• What is asked
Reproduce every line of the rows below character for character, from the first row through the last.

• Entries shown
_ _ _ _ _ _ _

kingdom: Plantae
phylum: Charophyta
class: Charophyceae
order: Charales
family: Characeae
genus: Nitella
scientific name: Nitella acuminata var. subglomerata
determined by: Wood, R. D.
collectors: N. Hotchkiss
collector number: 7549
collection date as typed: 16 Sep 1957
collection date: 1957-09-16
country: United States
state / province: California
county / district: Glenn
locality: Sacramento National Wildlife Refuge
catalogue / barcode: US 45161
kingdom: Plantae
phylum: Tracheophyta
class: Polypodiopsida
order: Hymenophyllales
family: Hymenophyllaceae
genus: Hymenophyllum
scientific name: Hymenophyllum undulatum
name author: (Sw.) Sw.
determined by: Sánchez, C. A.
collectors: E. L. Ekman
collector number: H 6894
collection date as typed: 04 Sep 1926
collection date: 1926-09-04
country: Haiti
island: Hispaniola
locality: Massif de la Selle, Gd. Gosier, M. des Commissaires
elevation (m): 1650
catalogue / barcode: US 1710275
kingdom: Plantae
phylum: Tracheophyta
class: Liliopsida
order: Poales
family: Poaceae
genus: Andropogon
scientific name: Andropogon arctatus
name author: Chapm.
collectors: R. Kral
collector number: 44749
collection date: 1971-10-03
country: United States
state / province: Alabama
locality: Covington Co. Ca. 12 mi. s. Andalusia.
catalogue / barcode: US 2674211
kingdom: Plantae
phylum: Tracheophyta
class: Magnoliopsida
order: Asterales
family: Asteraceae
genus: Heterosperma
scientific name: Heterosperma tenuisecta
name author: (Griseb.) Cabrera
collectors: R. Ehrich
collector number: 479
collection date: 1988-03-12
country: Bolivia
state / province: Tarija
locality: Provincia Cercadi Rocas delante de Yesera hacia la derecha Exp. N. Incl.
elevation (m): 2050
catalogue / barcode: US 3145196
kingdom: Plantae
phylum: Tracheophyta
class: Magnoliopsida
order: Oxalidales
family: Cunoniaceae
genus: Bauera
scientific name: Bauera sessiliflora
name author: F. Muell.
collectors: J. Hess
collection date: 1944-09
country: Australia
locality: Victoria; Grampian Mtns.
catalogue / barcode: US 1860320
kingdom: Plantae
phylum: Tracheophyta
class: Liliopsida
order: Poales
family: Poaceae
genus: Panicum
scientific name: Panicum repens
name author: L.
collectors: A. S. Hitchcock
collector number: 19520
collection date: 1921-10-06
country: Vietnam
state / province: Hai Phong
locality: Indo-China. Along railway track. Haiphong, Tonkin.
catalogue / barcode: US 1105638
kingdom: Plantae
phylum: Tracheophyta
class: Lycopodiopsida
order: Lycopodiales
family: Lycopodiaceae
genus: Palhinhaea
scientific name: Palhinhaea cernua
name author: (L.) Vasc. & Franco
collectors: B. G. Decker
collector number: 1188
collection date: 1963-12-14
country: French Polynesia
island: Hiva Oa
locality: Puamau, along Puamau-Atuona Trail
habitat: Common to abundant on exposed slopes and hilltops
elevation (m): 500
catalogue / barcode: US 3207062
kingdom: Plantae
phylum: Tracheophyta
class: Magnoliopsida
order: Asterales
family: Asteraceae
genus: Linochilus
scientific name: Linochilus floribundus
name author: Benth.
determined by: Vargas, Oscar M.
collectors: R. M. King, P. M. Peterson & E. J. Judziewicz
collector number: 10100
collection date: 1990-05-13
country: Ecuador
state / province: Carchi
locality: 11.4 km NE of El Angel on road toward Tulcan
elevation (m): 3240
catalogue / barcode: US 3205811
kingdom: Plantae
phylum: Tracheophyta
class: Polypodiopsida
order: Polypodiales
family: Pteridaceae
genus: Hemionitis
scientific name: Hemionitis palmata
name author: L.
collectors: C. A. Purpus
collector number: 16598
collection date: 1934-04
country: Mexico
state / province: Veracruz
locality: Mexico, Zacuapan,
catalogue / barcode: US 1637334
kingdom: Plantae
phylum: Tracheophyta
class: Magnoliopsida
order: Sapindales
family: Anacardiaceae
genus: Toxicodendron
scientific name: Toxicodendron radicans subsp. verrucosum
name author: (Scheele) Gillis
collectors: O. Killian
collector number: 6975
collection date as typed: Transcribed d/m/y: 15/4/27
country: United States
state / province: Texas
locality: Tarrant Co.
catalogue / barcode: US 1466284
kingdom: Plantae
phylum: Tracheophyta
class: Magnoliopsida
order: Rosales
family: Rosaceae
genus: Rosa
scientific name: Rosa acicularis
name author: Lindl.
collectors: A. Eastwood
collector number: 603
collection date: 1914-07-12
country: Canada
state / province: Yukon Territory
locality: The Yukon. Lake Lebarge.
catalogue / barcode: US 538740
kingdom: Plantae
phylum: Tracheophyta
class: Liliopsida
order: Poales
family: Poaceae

_ _ _ _ _ _ _

• Response to the exercise
kingdom: Plantae
phylum: Charophyta
class: Charophyceae
order: Charales
family: Characeae
genus: Nitella
scientific name: Nitella acuminata var. subglomerata
determined by: Wood, R. D.
collectors: N. Hotchkiss
collector number: 7549
collection date as typed: 16 Sep 1957
collection date: 1957-09-16
country: United States
state / province: California
county / district: Glenn
locality: Sacramento National Wildlife Refuge
catalogue / barcode: US 45161
kingdom: Plantae
phylum: Tracheophyta
class: Polypodiopsida
order: Hymenophyllales
family: Hymenophyllaceae
genus: Hymenophyllum
scientific name: Hymenophyllum undulatum
name author: (Sw.) Sw.
determined by: Sánchez, C. A.
collectors: E. L. Ekman
collector number: H 6894
collection date as typed: 04 Sep 1926
collection date: 1926-09-04
country: Haiti
island: Hispaniola
locality: Massif de la Selle, Gd. Gosier, M. des Commissaires
elevation (m): 1650
catalogue / barcode: US 1710275
kingdom: Plantae
phylum: Tracheophyta
class: Liliopsida
order: Poales
family: Poaceae
genus: Andropogon
scientific name: Andropogon arctatus
name author: Chapm.
collectors: R. Kral
collector number: 44749
collection date: 1971-10-03
country: United States
state / province: Alabama
locality: Covington Co. Ca. 12 mi. s. Andalusia.
catalogue / barcode: US 2674211
kingdom: Plantae
phylum: Tracheophyta
class: Magnoliopsida
order: Asterales
family: Asteraceae
genus: Heterosperma
scientific name: Heterosperma tenuisecta
name author: (Griseb.) Cabrera
collectors: R. Ehrich
collector number: 479
collection date: 1988-03-12
country: Bolivia
state / province: Tarija
locality: Provincia Cercadi Rocas delante de Yesera hacia la derecha Exp. N. Incl.
elevation (m): 2050
catalogue / barcode: US 3145196
kingdom: Plantae
phylum: Tracheophyta
class: Magnoliopsida
order: Oxalidales
family: Cunoniaceae
genus: Bauera
scientific name: Bauera sessiliflora
name author: F. Muell.
collectors: J. Hess
collection date: 1944-09
country: Australia
locality: Victoria; Grampian Mtns.
catalogue / barcode: US 1860320
kingdom: Plantae
phylum: Tracheophyta
class: Liliopsida
order: Poales
family: Poaceae
genus: Panicum
scientific name: Panicum repens
name author: L.
collectors: A. S. Hitchcock
collector number: 19520
collection date: 1921-10-06
country: Vietnam
state / province: Hai Phong
locality: Indo-China. Along railway track. Haiphong, Tonkin.
catalogue / barcode: US 1105638
kingdom: Plantae
phylum: Tracheophyta
class: Lycopodiopsida
order: Lycopodiales
family: Lycopodiaceae
genus: Palhinhaea
scientific name: Palhinhaea cernua
name author: (L.) Vasc. & Franco
collectors: B. G. Decker
collector number: 1188
collection date: 1963-12-14
country: French Polynesia
island: Hiva Oa
locality: Puamau, along Puamau-Atuona Trail
habitat: Common to abundant on exposed slopes and hilltops
elevation (m): 500
catalogue / barcode: US 3207062
kingdom: Plantae
phylum: Tracheophyta
class: Magnoliopsida
order: Asterales
family: Asteraceae
genus: Linochilus
scientific name: Linochilus floribundus
name author: Benth.
determined by: Vargas, Oscar M.
collectors: R. M. King, P. M. Peterson & E. J. Judziewicz
collector number: 10100
collection date: 1990-05-13
country: Ecuador
state / province: Carchi
locality: 11.4 km NE of El Angel on road toward Tulcan
elevation (m): 3240
catalogue / barcode: US 3205811
kingdom: Plantae
phylum: Tracheophyta
class: Polypodiopsida
order: Polypodiales
family: Pteridaceae
genus: Hemionitis
scientific name: Hemionitis palmata
name author: L.
collectors: C. A. Purpus
collector number: 16598
collection date: 1934-04
country: Mexico
state / province: Veracruz
locality: Mexico, Zacuapan,
catalogue / barcode: US 1637334
kingdom: Plantae
phylum: Tracheophyta
class: Magnoliopsida
order: Sapindales
family: Anacardiaceae
genus: Toxicodendron
scientific name: Toxicodendron radicans subsp. verrucosum
name author: (Scheele) Gillis
collectors: O. Killian
collector number: 6975
collection date as typed: Transcribed d/m/y: 15/4/27
country: United States
state / province: Texas
locality: Tarrant Co.
catalogue / barcode: US 1466284
kingdom: Plantae
phylum: Tracheophyta
class: Magnoliopsida
order: Rosales
family: Rosaceae
genus: Rosa
scientific name: Rosa acicularis
name author: Lindl.
collectors: A. Eastwood
collector number: 603
collection date: 1914-07-12
country: Canada
state / province: Yukon Territory
locality: The Yukon. Lake Lebarge.
catalogue / barcode: US 538740
kingdom: Plantae
phylum: Tracheophyta
class: Liliopsida
order: Poales
family: Poaceae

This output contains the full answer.